Warriors was expected to be a 35 win team in 2013....
Miss me with all this vague ass generic nonsense.
This is what happens when you let keyboard militancy rot your brain from the inside-out, you lose all understanding of hoops (which I suspect for you wasn't much to begin with). Mark ain't got shyt to do with the dynasty they created; he's a small initial component that ended up being replaced by a better model.
If he was still the coach they would've have seen any success. In fact, he and GS would've parted ways long ago even if he stayed on past 2014.
If he continued to be the coach, Dray would've ended up being a more traditional PF where he ultimately would've been traded for someone with more perceived offensive ability because he wouldn't have moved the needle playing in that sort of a role. All this Draymond running point and being a key figure in everything they do, allowing him to be the best version of himself, wouldn't have been. The nucleus behind their success has been harnessing Steph's ability to make everyone else's job easier, allowing them to develop their games and give them freedom in an equal-opportunity offense, and using that to generate rhythm, confidence and belief that we otherwise wouldn't have seen with the shyt Mark was running.
The Warriors literally went from one of the worst ball-movement teams to the best after he was fired. That's what their chemistry was built off.

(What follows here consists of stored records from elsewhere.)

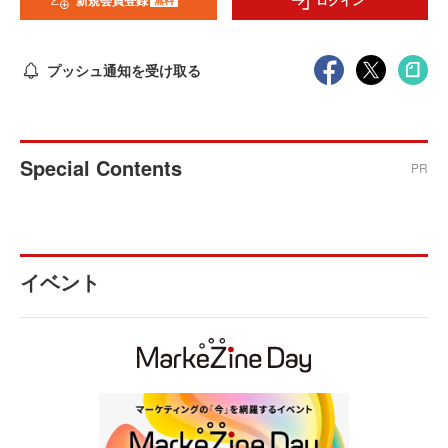
新規会員登録
ログイン
プッシュ通知を受け取る
Special Contents
PR
イベント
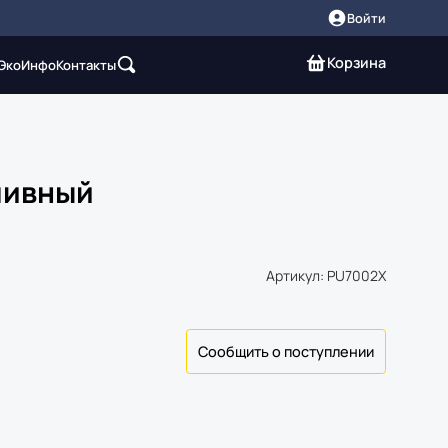
Войти
Корзина
 Эко
Инфо
Контакты
ливный
Артикул: PU7002X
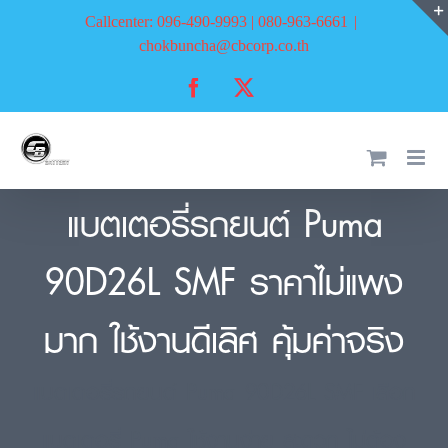
Skip
Callcenter: 096-490-9993 | 080-963-6661
|
to
chokbuncha@cbcorp.co.th
content
Facebook
X
แบตเตอรี่รถยนต์ Puma
90D26L SMF ราคาไม่แพง
มาก ใช้งานดีเลิศ คุ้มค่าจริง
แบตเตอรี่รถยนต์ Puma 90D26L SMF เลือก
แบตเตอรี่ Puma ใช้งานง่าย สะดวก ไม่ต้อง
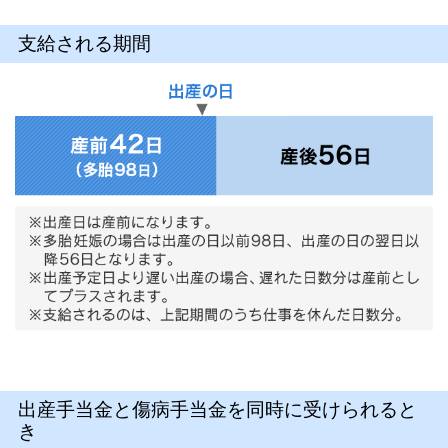
支給される期間
出産手当金と傷病手当金を同時に受けられると
き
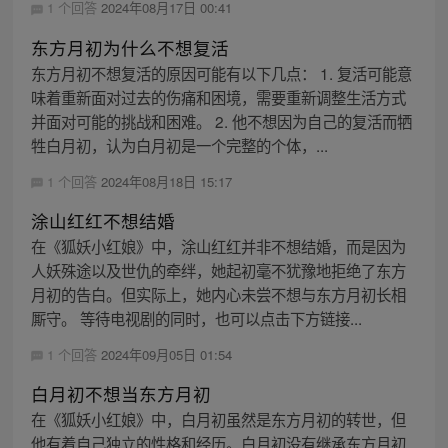
1 个回答
2024年08月17日 00:41
东方月初为什么不想复活
东方月初不想复活的原因可能有以下几点： 1. 复活可能意
味着重新面对过去的伤痛和困境，需要重新调整生活方式
并面对可能的挑战和困难。 2. 他不想因为自己的复活而牺
牲白月初，认为白月初是一个完整的个体，...
1 个回答
2024年08月18日 15:17
涂山红红不想结婚
在《狐妖小红娘》中，涂山红红并非不想结婚，而是因为
人妖殊途以及世仇的牵绊，她起初毫不犹豫地拒绝了东方
月初的告白。但实际上，她内心未尝不想与东方月初长相
厮守。 等待电视剧的同时，也可以点击下方链接...
1 个回答
2024年09月05日 01:54
白月初不想当东方月初
在《狐妖小红娘》中，白月初虽然是东方月初的转世，但
他有着自己独立的性格和经历。白月初没有继承东方月初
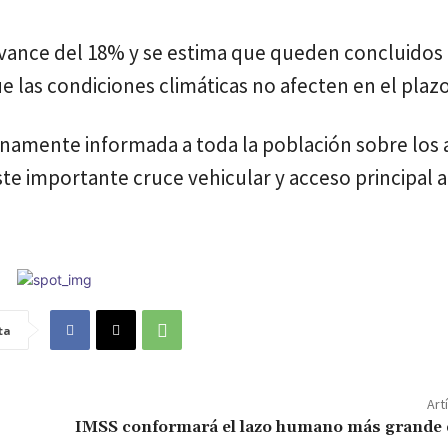
avance del 18% y se estima que queden concluidos 
las condiciones climáticas no afecten en el plazo
namente informada a toda la población sobre los
ste importante cruce vehicular y acceso principal a
ta
Art
IMSS conformará el lazo humano más grande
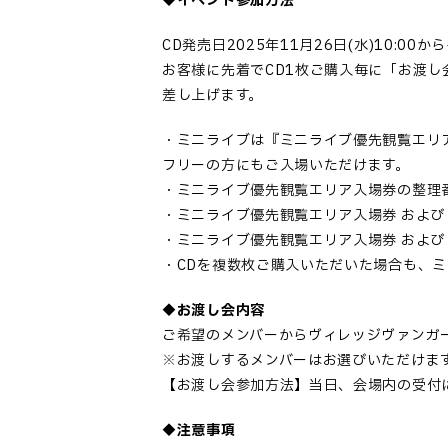
◆イベント参加方法
CD発売日2025年11月26日(水)10
お客様に先着でCD1枚ご購入毎に「お渡し
差し上げます。
・ミニライブは『ミニライブ優先観覧エリ
フリーの方にもご入場いただけます。
・ミニライブ優先観覧エリア入場券の整理
・ミニライブ優先観覧エリア入場券 および
・ミニライブ優先観覧エリア入場券 および
・CDを複数枚ご購入いただいた場合も、
◆お渡し会内容
ご希望のメンバーからヴィレッジヴァンガ
※お渡しするメンバーはお選びいただけま
【お渡し会参加方法】当日、会場内の受付
◆注意事項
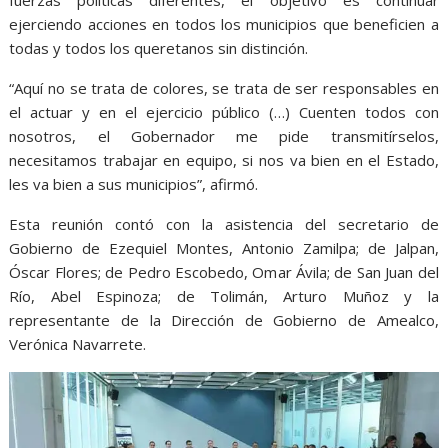
fuerzas políticas diferentes, el objetivo es continuar
ejerciendo acciones en todos los municipios que beneficien a
todas y todos los queretanos sin distinción.
“Aquí no se trata de colores, se trata de ser responsables en
el actuar y en el ejercicio público (…) Cuenten todos con
nosotros, el Gobernador me pide transmitírselos,
necesitamos trabajar en equipo, si nos va bien en el Estado,
les va bien a sus municipios”, afirmó.
Esta reunión contó con la asistencia del secretario de
Gobierno de Ezequiel Montes, Antonio Zamilpa; de Jalpan,
Óscar Flores; de Pedro Escobedo, Omar Ávila; de San Juan del
Río, Abel Espinoza; de Tolimán, Arturo Muñoz y la
representante de la Dirección de Gobierno de Amealco,
Verónica Navarrete.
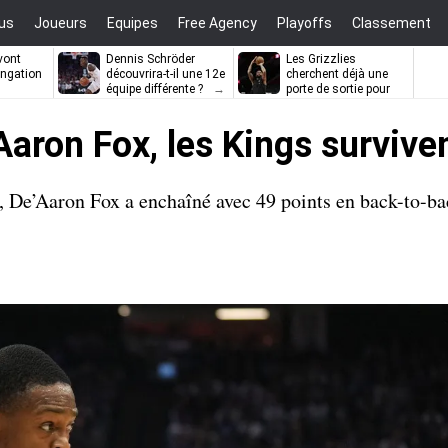
us
Joueurs
Equipes
Free Agency
Playoffs
Classement
vont
Dennis Schröder
Les Grizzlies
ongation
découvrira-t-il une 12e
cherchent déjà une
équipe différente ?
porte de sortie pour
D’Angelo Russell
aron Fox, les Kings surviven
 De’Aaron Fox a enchaîné avec 49 points en back-to-ba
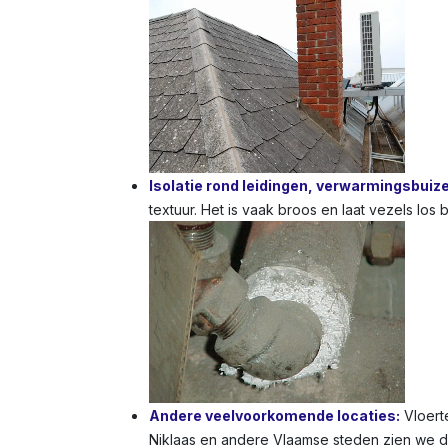
Isolatie rond leidingen, verwarmingsbuiz
textuur. Het is vaak broos en laat vezels los
Andere veelvoorkomende locaties:
Vloerte
Niklaas en andere Vlaamse steden zien we dit 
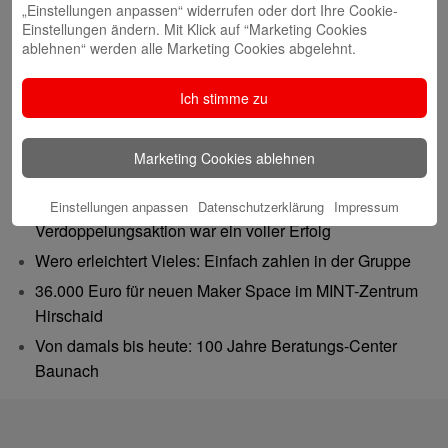
„Einstellungen anpassen“ widerrufen oder dort Ihre Cookie-
Einstellungen ändern. Mit Klick auf “Marketing Cookies
ablehnen“ werden alle Marketing Cookies abgelehnt.
Ich stimme zu
Neueste Beiträge
Marketing Cookies ablehnen
Gutes tun – Freude teilen
Gemeinsam 62.500 Euro bewegt: Spenden-
Einstellungen anpassen
Datenschutzerklärung
Impressum
Verdoppelungsaktion war ein voller Erfolg
Wero erleichtert Vieles: Einfach zahlen in der Gruppe
36.000 Euro für neuen Maker Space im MINT-Zentrum
Hirschaid
Von damals bis heute: 100 Jahre Beratungs-Center
Baunach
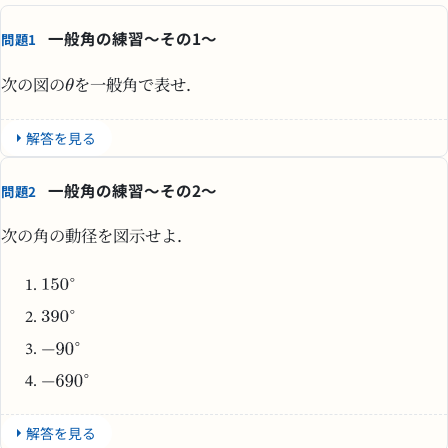
一般角の練習〜その1〜
問題1
次の図の
を一般角で表せ．
解答を見る
一般角の練習〜その2〜
問題2
次の角の動径を図示せよ．
解答を見る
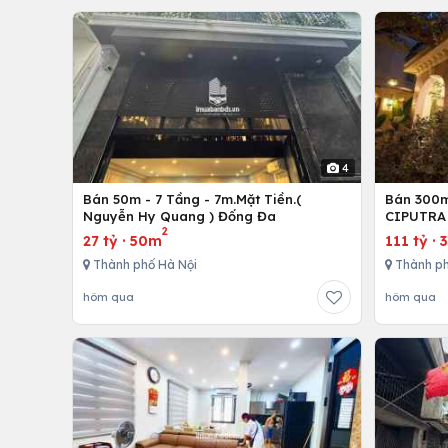
4
Bán 50m - 7 Tầng - 7m.Mặt Tiền.(
Bán 300m 
Nguyễn Hy Quang ) Đống Đa
CIPUTRA 
2
27 tỷ
·
50m
111 tỷ
·
Thành phố Hà Nội
Thành ph
hôm qua
hôm qua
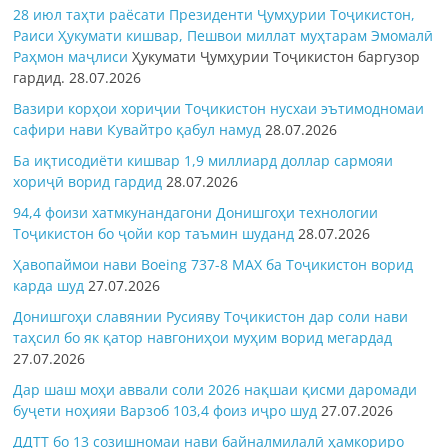
28 июл таҳти раёсати Президенти Ҷумҳурии Тоҷикистон,
Раиси Ҳукумати кишвар, Пешвои миллат муҳтарам Эмомалӣ
Раҳмон
маҷлиси
Ҳукумати Ҷумҳурии Тоҷикистон баргузор
гардид.
28.07.2026
Вазири корҳои хориҷии Тоҷикистон нусхаи эътимодномаи
сафири нави Кувайтро қабул намуд
28.07.2026
Ба иқтисодиёти кишвар 1,9 миллиард доллар сармояи
хориҷӣ ворид гардид
28.07.2026
94,4 фоизи хатмкунандагони Донишгоҳи технологии
Тоҷикистон бо ҷойи кор таъмин шуданд
28.07.2026
Ҳавопаймои нави Boeing 737-8 MAX ба Тоҷикистон ворид
карда шуд
27.07.2026
Донишгоҳи славянии Русияву Тоҷикистон дар соли нави
таҳсил бо як қатор навгониҳои муҳим ворид мегардад
27.07.2026
Дар шаш моҳи аввали соли 2026 нақшаи қисми даромади
буҷети ноҳияи Варзоб 103,4 фоиз иҷро шуд
27.07.2026
ДДТТ бо 13 созишномаи нави байналмилалӣ ҳамкориро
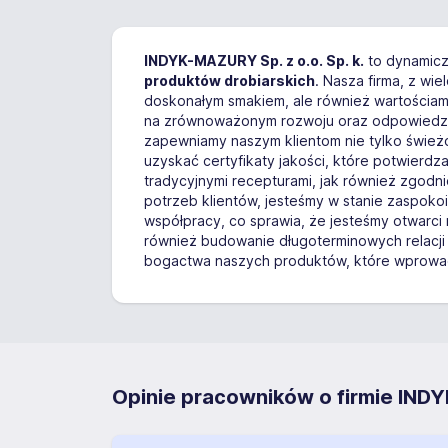
INDYK-MAZURY Sp. z o.o. Sp. k.
to dynamiczn
produktów drobiarskich
. Nasza firma, z wi
doskonałym smakiem, ale również wartościam
na zrównoważonym rozwoju oraz odpowiedzia
zapewniamy naszym klientom nie tylko śwież
uzyskać certyfikaty jakości, które potwierd
tradycyjnymi recepturami, jak również zgod
potrzeb klientów, jesteśmy w stanie zaspoko
współpracy, co sprawia, że jesteśmy otwarci 
również budowanie długoterminowych relacji 
bogactwa naszych produktów, które wprowadz
Opinie pracowników o firmie INDY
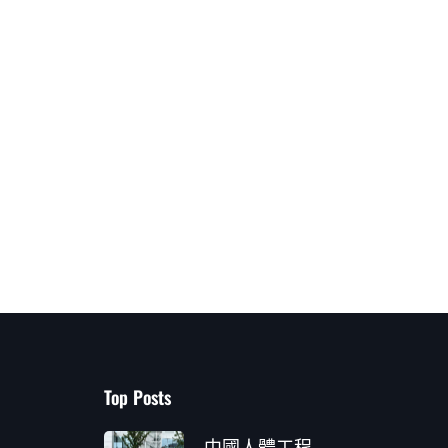
Top Posts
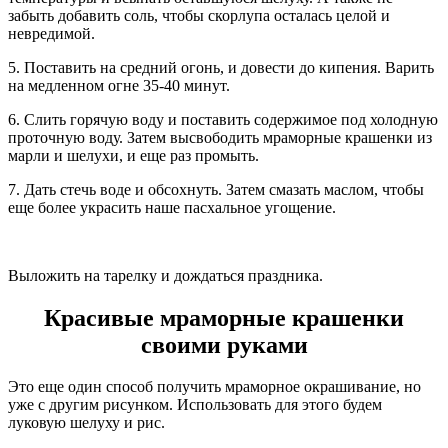
забыть добавить соль, чтобы скорлупа осталась целой и
невредимой.
5. Поставить на средний огонь, и довести до кипения. Варить
на медленном огне 35-40 минут.
6. Слить горячую воду и поставить содержимое под холодную
проточную воду. Затем высвободить мраморные крашенки из
марли и шелухи, и еще раз промыть.
7. Дать стечь воде и обсохнуть. Затем смазать маслом, чтобы
еще более украсить наше пасхальное угощение.
Выложить на тарелку и дождаться праздника.
Красивые мраморные крашенки
своими руками
Это еще один способ получить мраморное окрашивание, но
уже с другим рисунком. Использовать для этого будем
луковую шелуху и рис.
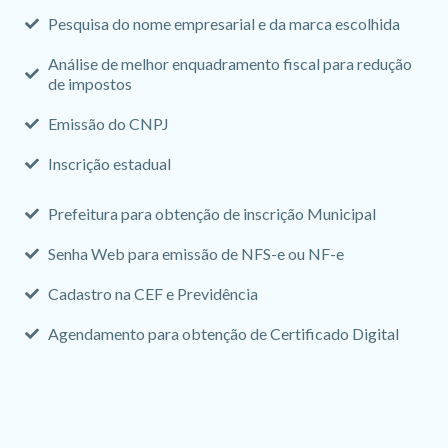
Pesquisa do nome empresarial e da marca escolhida
Análise de melhor enquadramento fiscal para redução
de impostos
Emissão do CNPJ
Inscrição estadual
Prefeitura para obtenção de inscrição Municipal
Senha Web para emissão de NFS-e ou NF-e
Cadastro na CEF e Previdência
Agendamento para obtenção de Certificado Digital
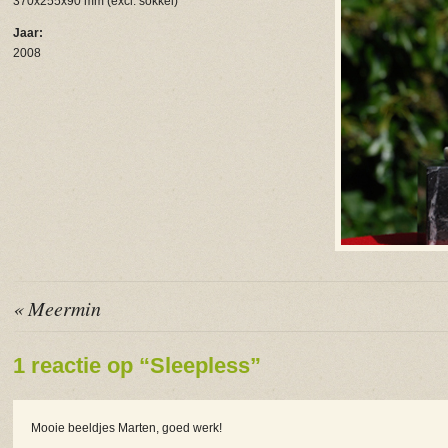
370x255x90 mm (excl. sokkel)
Jaar:
2008
« Meermin
1 reactie op “Sleepless”
Mooie beeldjes Marten, goed werk!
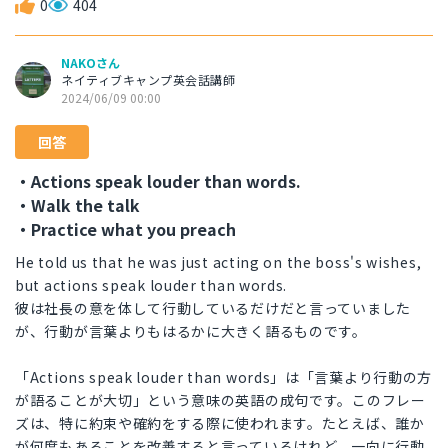
0
404
NAKOさん
ネイティブキャンプ英会話講師
2024/06/09 00:00
回答
・Actions speak louder than words.
・Walk the talk
・Practice what you preach
He told us that he was just acting on the boss's wishes,
but actions speak louder than words.
彼は社長の意を体して行動しているだけだと言っていました
が、行動が言葉よりもはるかに大きく語るものです。
「Actions speak louder than words」は「言葉より行動の方
が語ることが大切」という意味の英語の成句です。このフレー
ズは、特に約束や確約をする際に使われます。たとえば、誰か
が何度もあることを改善すると言っているけれど、一向に行動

Chemistry that wouldn't have existed with some shyt of running post-ups for Klay as a go-to action.
Steph would've stayed being more of a traditional PG and probably would've had a similar career-trajectory to Dame, where everyone would be talking about how he wasn't good enough and how he needed better teammates to win, and not someone who was utilized in a fashion that actually made his teammates better,
breaking the glass ceiling on what it means to be a PG.